620505 Dismantling the Mausoleum Museum Critique and Museum Utopias

Online Seminar, Winter 2020/21, World Heritage Studies

Dr. Roland Meyer

Mondays, 1:45 – 3:15 pm (seminar sessions);

3:45 – 5:00 pm (consultations) on WebEx

(link will be provided via Moodle)

Since early 2020, museums worldwide had to face the dire consequences of the Covid-19 pandemic. Most had to shut down and cancel exhibitions, some will never open again. But even for those who could re-open during summer, conditions have changed dramatically. International tourist crowds and big blockbuster exhibitions, who fueled the global museum boom of the last decades, may very well be a thing of the past, and the financial prospects of many institutions seem bleak. At the same time, new challenges, from the digital transformation to the demands for restitution of looted artifacts, force many museums to re-invent themselves and reflect on their core values and future mission.

This time of crisis, uncertainty and fundamental challenges may also be a time to look back into the history of the museum and the ideas that formed it: what it was, what it promised to be, what it could have been, and what it has become. Rather than being merely a global success story, as it has sometimes been framed, the European concept of the modern museum has never been uncontested and unchallenged.

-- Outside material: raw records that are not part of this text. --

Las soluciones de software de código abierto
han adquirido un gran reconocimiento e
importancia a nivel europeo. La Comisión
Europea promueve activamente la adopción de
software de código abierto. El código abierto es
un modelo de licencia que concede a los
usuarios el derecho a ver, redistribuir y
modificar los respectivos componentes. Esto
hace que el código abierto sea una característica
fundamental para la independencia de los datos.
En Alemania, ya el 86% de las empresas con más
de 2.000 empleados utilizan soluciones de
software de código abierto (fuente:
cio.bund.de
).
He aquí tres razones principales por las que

On the contrary, since its beginnings in the 19th century it has witnessed various waves of critique, sometimes arguing for wide-ranging reform, sometimes attacking the very foundations of the institution. 

In the seminar, we will read and discuss both classic and contemporary examples of various kinds of museum critique, voiced by scholars, artists, activists, and museum professionals alike. We will explore the flaws and blind spots of the hegemonial concept of the European museum, its complicity with colonialism, nationalism, and neoliberalism, and we will have a look at unrealized museum utopias imagining an alternative, different kind of museum. Finally, we will ask for our own visions for the future: How could the museum we want and need look like? 


The course will give students a critical insight into the history of the modern museum and the concepts that formed it, thus enabling them to develop their own position towards the challenges museums are facing today. The course will take place as a mostly synchronous online seminar, with assigned readings, regular written reading responses and recurring online-group discussions via video conferencing. A reader will be provided via Moodle at the beginning of the semester. 

Course requirements

Regular reading responses, participation in online discussions via video conferencing, and final paper.